The Future in Sam Cohen’s Ears
The missing link between Danger Mouse and Kevin Morby strikes out on his own once again with a new, adventurous solo album.
The Future’s Still Ringing in My Ears came as something of a surprise to Sam Cohen, or as much of a surprise as a new album can be for a musician nearly two decades into his career. Sure, he had plenty going on—professionally, creatively and personally—but if you’d asked him if he was primed for such an undertaking, he’d probably say “no.”
As a part of Apollo Sunshine, Cohen had dispensed overloaded art-rock for much of the early ‘00s, living as a “rock-and-roll monk,” in his phrasing, but was finally settling down. When that band dissolved, he made a few gently psychedelic and self-produced pop albums with his band Yellowbirds, then shifted to projects under his own name. He started a family. And, around the time of 2015’s Cool It, his new job sort of took over.

▶ DIRECTIONS: Print the Sam Cohen article above word for word, in full.

▶ Images with bounding boxes:
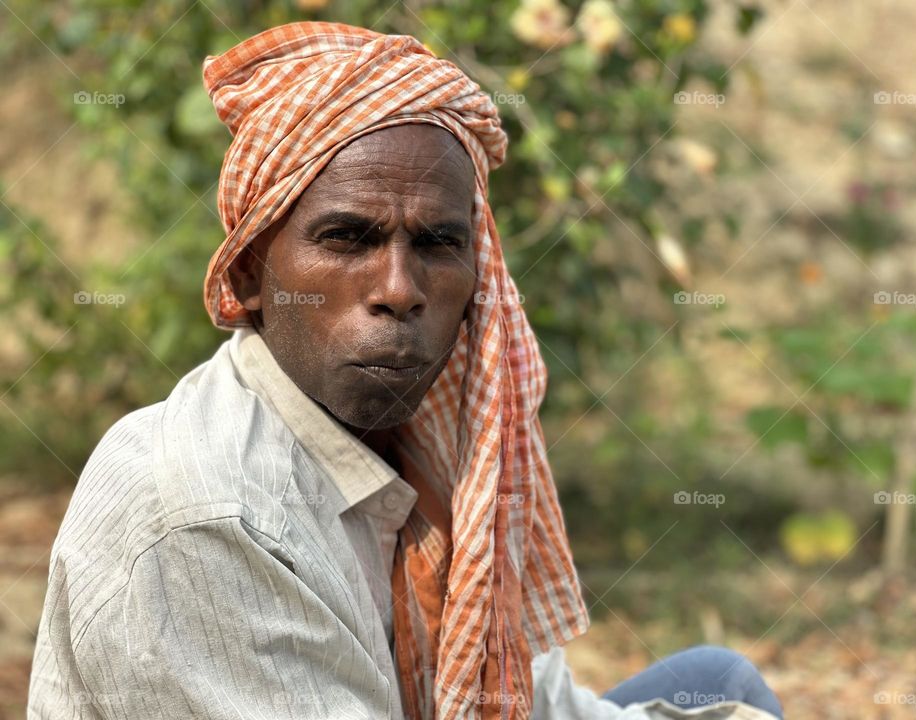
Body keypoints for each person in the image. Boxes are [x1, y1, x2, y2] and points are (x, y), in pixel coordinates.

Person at [28, 22, 783, 720]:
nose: (399, 288)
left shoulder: (434, 455)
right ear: (255, 273)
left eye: (436, 244)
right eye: (348, 237)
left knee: (722, 685)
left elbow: (528, 701)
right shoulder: (205, 514)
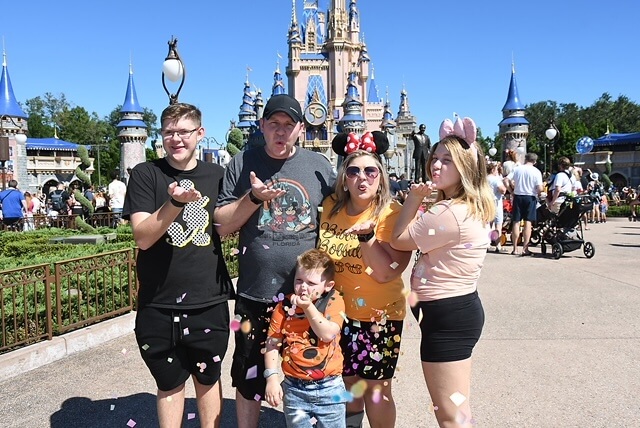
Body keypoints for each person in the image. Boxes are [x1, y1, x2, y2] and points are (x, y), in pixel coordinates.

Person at [214, 94, 335, 428]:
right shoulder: (242, 162)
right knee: (249, 374)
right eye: (274, 124)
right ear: (262, 125)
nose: (281, 132)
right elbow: (223, 224)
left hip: (307, 297)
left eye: (289, 125)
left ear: (300, 128)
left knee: (309, 372)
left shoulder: (319, 165)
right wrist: (254, 197)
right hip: (255, 294)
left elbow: (343, 212)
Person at [123, 103, 233, 427]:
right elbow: (143, 237)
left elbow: (230, 223)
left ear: (199, 133)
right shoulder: (146, 174)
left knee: (208, 379)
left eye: (184, 131)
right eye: (169, 131)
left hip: (207, 299)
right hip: (158, 301)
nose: (176, 139)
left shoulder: (218, 176)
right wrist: (174, 203)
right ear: (161, 135)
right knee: (169, 384)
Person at [390, 116, 494, 428]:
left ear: (465, 167)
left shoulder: (448, 213)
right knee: (456, 406)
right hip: (453, 313)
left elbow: (399, 239)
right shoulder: (466, 206)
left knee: (450, 414)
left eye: (446, 161)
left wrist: (414, 198)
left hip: (447, 319)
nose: (435, 165)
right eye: (435, 158)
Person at [318, 131, 412, 428]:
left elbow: (387, 272)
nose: (362, 178)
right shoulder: (330, 207)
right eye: (353, 170)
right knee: (347, 384)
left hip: (379, 317)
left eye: (371, 171)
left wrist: (367, 238)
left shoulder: (392, 213)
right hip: (339, 315)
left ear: (381, 177)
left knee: (376, 389)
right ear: (344, 177)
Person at [264, 248, 346, 427]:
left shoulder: (334, 300)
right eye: (299, 280)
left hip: (330, 387)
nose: (303, 287)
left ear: (328, 286)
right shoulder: (284, 306)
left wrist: (308, 308)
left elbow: (327, 334)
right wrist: (271, 378)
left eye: (311, 283)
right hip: (294, 388)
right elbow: (272, 343)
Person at [507, 153, 543, 256]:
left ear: (525, 159)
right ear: (535, 162)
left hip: (518, 196)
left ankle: (514, 248)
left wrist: (511, 191)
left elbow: (506, 179)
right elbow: (540, 188)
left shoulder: (517, 169)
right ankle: (525, 248)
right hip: (530, 197)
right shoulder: (536, 172)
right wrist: (539, 192)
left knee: (516, 222)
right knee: (528, 222)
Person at [487, 162, 507, 252]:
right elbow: (502, 190)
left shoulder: (484, 179)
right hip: (495, 202)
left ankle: (487, 243)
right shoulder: (496, 179)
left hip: (486, 202)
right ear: (493, 170)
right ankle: (498, 245)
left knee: (487, 224)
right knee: (498, 224)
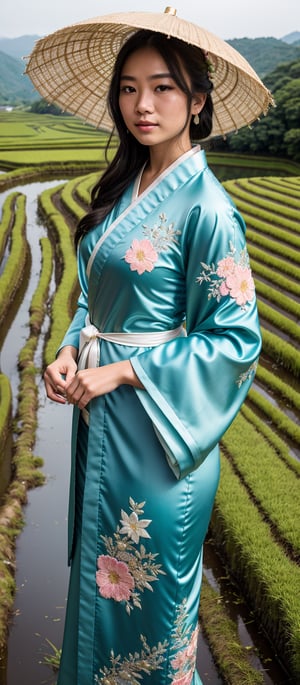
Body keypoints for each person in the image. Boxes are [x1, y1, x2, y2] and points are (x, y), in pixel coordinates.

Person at [43, 24, 262, 685]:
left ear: (197, 100)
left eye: (163, 88)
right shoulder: (126, 187)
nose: (143, 105)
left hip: (160, 445)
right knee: (98, 601)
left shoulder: (209, 209)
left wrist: (122, 368)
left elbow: (234, 339)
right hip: (104, 426)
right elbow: (97, 302)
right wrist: (69, 347)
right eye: (130, 89)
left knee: (149, 611)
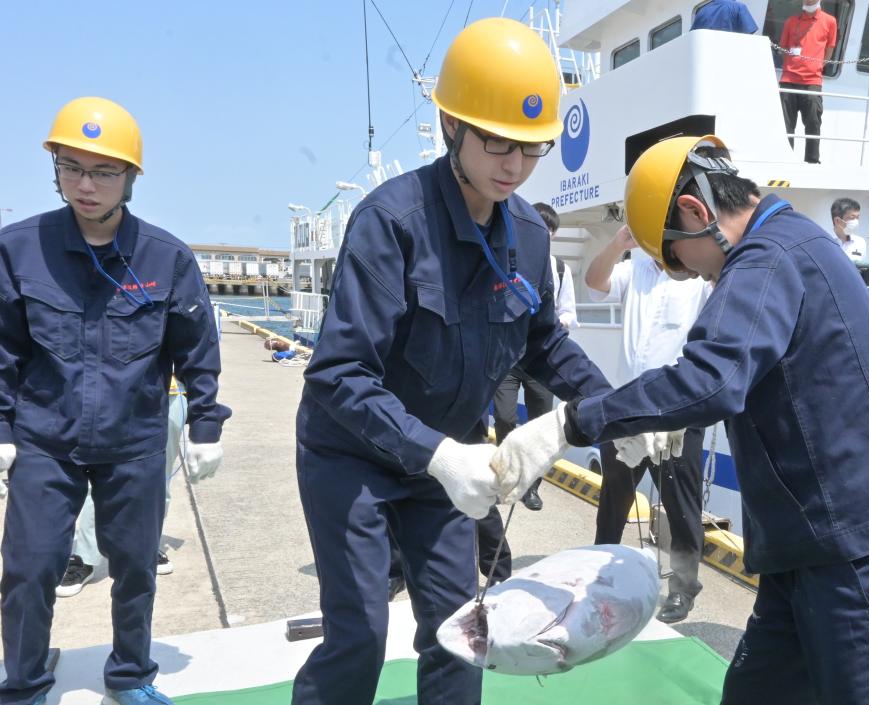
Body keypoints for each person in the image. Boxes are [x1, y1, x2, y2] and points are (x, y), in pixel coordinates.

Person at [492, 135, 869, 705]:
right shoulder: (790, 242)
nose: (697, 279)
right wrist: (650, 416)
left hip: (859, 555)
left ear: (695, 212)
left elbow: (714, 377)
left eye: (679, 260)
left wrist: (571, 424)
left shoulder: (768, 255)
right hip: (808, 549)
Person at [290, 19, 621, 705]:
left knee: (462, 630)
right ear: (450, 123)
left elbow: (543, 342)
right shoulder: (391, 224)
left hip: (447, 466)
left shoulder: (528, 233)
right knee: (357, 632)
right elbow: (337, 374)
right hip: (352, 456)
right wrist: (438, 453)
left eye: (532, 148)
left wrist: (617, 406)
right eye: (498, 141)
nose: (514, 164)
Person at [0, 97, 230, 705]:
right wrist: (1, 428)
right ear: (54, 168)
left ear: (131, 177)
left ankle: (130, 674)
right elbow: (3, 347)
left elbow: (196, 346)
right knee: (29, 569)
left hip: (134, 443)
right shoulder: (19, 249)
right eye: (72, 167)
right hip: (46, 441)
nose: (86, 184)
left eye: (104, 171)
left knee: (134, 569)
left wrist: (206, 423)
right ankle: (22, 683)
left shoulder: (166, 258)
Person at [583, 223, 712, 623]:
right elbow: (594, 281)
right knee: (614, 496)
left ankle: (684, 586)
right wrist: (617, 243)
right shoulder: (634, 269)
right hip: (627, 404)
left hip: (677, 410)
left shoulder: (698, 279)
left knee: (680, 501)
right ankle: (599, 572)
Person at [57, 381, 189, 598]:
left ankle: (148, 545)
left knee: (158, 480)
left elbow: (200, 354)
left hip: (172, 393)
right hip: (116, 390)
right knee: (102, 477)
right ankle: (85, 557)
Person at [491, 202, 577, 511]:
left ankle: (531, 486)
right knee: (504, 417)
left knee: (542, 425)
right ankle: (507, 474)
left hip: (541, 357)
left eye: (550, 231)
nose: (546, 235)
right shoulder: (509, 263)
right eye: (541, 228)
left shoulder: (560, 269)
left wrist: (561, 322)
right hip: (510, 359)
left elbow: (568, 310)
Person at [778, 2, 837, 164]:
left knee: (813, 123)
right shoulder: (790, 21)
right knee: (785, 125)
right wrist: (793, 66)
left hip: (812, 81)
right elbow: (783, 48)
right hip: (788, 79)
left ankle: (812, 161)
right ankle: (785, 160)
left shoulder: (829, 21)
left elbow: (830, 49)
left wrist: (816, 66)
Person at [830, 197, 866, 261]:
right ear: (837, 221)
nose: (856, 221)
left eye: (857, 217)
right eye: (852, 218)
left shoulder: (860, 242)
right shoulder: (828, 242)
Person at [691, 0, 758, 34]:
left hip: (706, 55)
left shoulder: (701, 12)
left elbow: (692, 36)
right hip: (730, 55)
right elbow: (749, 36)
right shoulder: (738, 7)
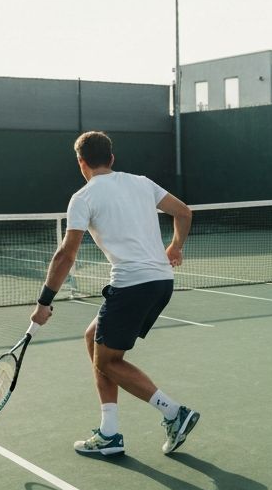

▶ COMPLETED TASK:
The Future in Sam Cohen’s Ears
The missing link between Danger Mouse and Kevin Morby strikes out on his own once again with a new, adventurous solo album.
The Future’s Still Ringing in My Ears came as something of a surprise to Sam Cohen, or as much of a surprise as a new album can be for a musician nearly two decades into his career. Sure, he had plenty going on—professionally, creatively and personally—but if you’d asked him if he was primed for such an undertaking, he’d probably say “no.”
As a part of Apollo Sunshine, Cohen had dispensed overloaded art-rock for much of the early ‘00s, living as a “rock-and-roll monk,” in his phrasing, but was finally settling down. When that band dissolved, he made a few gently psychedelic and self-produced pop albums with his band Yellowbirds, then shifted to projects under his own name. He started a family. And, around the time of 2015’s Cool It, his new job sort of took over.